En una sociedad tan politizada como la nuestra, en la que las pasiones muchas veces se desbordan y generan conflictos, enfrentamientos y divisiones, es casi una paradoja que una persona tan estrechamente vinculada a la política por haber sido la esposa de un ex presidente de la República, quien durante toda su vida ha participado y sigue participando de la política, y madre de otra alta dirigente política y alcaldesa de la ciudad capital, no haya visto nunca erosionada su imagen y genere de forma tan generalizada aprobación, provocando solo expresiones de admiración y cariño, tanto para los que tuvimos la oportunidad de conocerla, como para aquellos que solo supieron de su vida a través de las huellas que de forma silente y discreta dejó en nuestro país, constituye la mejor prueba de que dando es como se recibe y de que los seres humanos por más banales que puedan parecer saben apreciar la sinceridad, la bondad y la humildad.
Probablemente Doña Rosa nunca imaginó cuánto la iba a sentir este pueblo, del que más que primera dama fue simplemente dama, pues por su temperamento participaba con sigilo de las posiciones públicas y privadas que tuvo que desempeñar y ejercía el verdadero voluntariado en el que lo que se da con una mano no lo sabe la otra, y de seguro jamás pensó que ella que nunca quiso ser protagonista de los medios de comunicación los coparía y hasta el tráfico de la ciudad colapsaría para darle el último adiós debajo del árbol del jardín que escogió como morada, y aunque algunos puedan pensar que esto es en parte por haber sido la esposa y la madre de dos importantes líderes del país, lo más hermoso es constatar que más allá de eso fue ella quien de la forma más sencilla y cálida conquistó ese aprecio, simplemente regalándoles a todos una sonrisa.
Esto nos hacer recordar las hermosas letras del trovador que dicen “de que callada manera se me adentra usted sonriendo, como si fuera la primavera, yo muriendo…”, y esa es precisamente la gran enseñanza que debe quedarnos en esta sociedad del espectáculo en la que tantas personas se autodesignan influenciadores, en las que tantos admiran a ídolos con pies de barro y en la que el mercantilismo crea y explota tendencias, que se puede servir de ejemplo y marcar vidas, simplemente sirviendo, y ejerciendo con amor y entrega cada rol que la vida nos da.

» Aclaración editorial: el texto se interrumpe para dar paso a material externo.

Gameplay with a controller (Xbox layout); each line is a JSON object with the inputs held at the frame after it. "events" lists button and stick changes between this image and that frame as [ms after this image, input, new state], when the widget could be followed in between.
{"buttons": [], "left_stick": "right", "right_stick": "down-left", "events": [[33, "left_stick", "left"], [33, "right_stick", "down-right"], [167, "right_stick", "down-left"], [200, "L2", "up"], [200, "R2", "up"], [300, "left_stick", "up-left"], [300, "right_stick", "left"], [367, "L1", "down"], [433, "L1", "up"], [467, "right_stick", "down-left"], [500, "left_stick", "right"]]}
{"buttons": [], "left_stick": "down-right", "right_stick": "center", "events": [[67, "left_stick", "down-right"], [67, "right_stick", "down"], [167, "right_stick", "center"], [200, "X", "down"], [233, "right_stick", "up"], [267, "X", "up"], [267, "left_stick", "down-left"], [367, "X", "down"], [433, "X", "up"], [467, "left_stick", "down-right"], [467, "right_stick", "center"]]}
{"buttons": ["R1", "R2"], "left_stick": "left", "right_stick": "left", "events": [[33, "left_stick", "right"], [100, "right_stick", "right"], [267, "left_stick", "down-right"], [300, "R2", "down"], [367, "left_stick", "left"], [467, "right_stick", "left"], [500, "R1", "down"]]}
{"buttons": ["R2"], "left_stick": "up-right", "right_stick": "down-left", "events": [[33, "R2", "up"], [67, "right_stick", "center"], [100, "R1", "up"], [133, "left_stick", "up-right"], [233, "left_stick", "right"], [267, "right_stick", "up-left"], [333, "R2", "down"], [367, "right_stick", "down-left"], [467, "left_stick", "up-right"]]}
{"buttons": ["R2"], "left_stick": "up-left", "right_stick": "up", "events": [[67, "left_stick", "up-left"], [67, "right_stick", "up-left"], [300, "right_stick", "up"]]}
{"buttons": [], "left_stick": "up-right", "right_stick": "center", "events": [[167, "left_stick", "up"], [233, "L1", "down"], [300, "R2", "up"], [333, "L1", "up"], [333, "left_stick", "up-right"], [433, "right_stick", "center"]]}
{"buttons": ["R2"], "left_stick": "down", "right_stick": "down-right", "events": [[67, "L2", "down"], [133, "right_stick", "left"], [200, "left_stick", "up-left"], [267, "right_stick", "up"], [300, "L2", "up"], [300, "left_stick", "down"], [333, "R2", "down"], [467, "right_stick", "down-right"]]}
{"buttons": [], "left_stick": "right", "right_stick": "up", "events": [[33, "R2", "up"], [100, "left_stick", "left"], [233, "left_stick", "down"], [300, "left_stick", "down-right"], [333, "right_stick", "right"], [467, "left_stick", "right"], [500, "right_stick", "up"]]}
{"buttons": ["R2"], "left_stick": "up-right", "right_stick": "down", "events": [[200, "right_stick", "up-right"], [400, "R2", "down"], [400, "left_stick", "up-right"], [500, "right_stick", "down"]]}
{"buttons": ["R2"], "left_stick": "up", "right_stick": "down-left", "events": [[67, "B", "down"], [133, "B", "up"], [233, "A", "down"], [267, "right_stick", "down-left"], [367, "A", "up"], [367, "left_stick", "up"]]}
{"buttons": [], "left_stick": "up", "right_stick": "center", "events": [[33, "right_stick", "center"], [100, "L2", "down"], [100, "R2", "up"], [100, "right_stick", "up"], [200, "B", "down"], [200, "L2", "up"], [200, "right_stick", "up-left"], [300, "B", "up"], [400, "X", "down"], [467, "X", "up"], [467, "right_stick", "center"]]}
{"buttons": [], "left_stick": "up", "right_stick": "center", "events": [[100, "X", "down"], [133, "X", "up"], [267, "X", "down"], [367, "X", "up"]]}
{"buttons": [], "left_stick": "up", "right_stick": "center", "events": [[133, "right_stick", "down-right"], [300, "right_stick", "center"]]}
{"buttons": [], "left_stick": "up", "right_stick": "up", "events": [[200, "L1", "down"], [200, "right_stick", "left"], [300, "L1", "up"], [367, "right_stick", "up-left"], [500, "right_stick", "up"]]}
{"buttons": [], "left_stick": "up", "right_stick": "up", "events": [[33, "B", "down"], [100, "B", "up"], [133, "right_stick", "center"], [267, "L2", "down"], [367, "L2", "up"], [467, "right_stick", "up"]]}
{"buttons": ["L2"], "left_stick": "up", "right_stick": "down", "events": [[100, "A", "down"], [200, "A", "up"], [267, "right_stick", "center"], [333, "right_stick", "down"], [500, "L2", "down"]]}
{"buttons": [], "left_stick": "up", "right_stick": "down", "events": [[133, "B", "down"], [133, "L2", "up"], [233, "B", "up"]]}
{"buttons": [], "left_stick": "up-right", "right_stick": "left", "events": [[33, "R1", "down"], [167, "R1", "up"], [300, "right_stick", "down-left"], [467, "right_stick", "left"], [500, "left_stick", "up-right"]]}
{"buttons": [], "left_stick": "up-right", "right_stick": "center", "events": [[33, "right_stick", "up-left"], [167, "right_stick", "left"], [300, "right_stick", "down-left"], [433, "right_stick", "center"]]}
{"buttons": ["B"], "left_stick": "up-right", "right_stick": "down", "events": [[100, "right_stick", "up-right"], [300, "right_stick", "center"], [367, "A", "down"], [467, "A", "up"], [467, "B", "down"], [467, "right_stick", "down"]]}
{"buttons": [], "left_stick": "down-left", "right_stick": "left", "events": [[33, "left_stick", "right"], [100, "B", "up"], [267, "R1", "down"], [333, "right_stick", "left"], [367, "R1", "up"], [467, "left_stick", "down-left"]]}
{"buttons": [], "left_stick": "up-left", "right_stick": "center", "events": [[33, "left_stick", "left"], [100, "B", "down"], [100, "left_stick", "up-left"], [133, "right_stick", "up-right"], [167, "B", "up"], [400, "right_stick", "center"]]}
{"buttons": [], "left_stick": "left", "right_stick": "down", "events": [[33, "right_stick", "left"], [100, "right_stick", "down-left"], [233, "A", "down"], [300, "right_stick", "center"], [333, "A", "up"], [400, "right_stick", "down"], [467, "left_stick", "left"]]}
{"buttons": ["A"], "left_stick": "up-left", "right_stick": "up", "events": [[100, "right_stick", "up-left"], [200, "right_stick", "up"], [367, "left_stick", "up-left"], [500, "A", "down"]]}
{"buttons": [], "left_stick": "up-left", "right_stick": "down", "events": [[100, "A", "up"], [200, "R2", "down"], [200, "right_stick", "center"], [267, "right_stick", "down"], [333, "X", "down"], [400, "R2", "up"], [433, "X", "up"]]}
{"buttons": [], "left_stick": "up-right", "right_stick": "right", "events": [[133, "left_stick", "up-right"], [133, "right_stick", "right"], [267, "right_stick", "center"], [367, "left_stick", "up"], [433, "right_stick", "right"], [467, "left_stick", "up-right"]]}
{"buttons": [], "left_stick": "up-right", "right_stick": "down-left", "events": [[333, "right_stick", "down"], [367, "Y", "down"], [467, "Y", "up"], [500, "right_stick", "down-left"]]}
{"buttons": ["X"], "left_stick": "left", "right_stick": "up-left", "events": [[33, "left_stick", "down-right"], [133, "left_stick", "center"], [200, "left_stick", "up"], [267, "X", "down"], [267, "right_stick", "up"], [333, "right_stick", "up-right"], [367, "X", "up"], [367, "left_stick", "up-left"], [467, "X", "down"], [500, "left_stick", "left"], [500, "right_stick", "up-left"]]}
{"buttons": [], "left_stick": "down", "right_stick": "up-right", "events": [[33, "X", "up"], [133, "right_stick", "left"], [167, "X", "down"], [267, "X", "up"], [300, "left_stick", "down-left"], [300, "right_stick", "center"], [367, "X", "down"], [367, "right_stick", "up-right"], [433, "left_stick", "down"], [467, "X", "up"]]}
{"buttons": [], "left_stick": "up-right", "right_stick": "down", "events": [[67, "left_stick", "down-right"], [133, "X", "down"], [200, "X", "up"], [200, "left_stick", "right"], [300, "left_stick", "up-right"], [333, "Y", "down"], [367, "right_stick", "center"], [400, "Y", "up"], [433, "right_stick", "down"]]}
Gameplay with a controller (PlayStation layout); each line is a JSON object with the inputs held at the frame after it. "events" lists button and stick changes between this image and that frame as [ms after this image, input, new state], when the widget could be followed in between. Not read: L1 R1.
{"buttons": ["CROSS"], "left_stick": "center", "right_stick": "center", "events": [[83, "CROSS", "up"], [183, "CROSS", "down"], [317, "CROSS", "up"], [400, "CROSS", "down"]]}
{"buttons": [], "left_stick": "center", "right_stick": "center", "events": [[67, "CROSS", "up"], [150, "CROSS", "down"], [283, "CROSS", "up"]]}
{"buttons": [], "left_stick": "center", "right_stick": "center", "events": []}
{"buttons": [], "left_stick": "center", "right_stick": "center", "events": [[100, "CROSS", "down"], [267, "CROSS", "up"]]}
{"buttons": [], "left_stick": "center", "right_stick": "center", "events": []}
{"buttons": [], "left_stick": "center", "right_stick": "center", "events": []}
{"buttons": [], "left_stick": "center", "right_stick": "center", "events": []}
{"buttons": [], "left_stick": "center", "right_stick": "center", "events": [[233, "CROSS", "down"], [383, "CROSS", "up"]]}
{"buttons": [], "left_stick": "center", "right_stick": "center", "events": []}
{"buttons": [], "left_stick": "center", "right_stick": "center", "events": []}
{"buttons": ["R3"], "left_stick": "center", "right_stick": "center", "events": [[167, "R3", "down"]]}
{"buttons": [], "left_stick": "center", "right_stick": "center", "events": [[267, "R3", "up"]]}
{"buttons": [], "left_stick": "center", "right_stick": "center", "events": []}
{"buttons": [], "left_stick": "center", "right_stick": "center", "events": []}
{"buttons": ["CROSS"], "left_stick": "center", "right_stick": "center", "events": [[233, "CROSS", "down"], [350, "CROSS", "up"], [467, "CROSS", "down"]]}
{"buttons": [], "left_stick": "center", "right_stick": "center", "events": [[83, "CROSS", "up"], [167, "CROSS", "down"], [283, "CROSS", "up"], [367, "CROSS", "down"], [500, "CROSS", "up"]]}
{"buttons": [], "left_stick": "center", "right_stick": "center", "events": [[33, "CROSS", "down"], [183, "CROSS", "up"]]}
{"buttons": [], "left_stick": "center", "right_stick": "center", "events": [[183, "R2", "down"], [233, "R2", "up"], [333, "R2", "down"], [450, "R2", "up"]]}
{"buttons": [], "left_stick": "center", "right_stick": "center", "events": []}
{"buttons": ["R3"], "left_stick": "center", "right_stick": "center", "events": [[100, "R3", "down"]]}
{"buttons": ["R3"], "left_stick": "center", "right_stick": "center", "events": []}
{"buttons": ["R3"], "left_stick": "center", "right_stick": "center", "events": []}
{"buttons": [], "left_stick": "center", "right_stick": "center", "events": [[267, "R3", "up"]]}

Parecería que advertía su despedida, testimonios de cosas que hizo en los últimos meses así lo evidencian según dicen sus familiares y compañeros de faenas, algunos pensarán que no dio tiempo a hacerle homenajes, unos incluso que se habían planificado, pero seguramente así lo hubiera querido, y de nuevo calladamente dio una gran lección al despedirse de este mundo el día que iniciaba la primavera como si quisiera pasar inadvertidamente a la eternidad.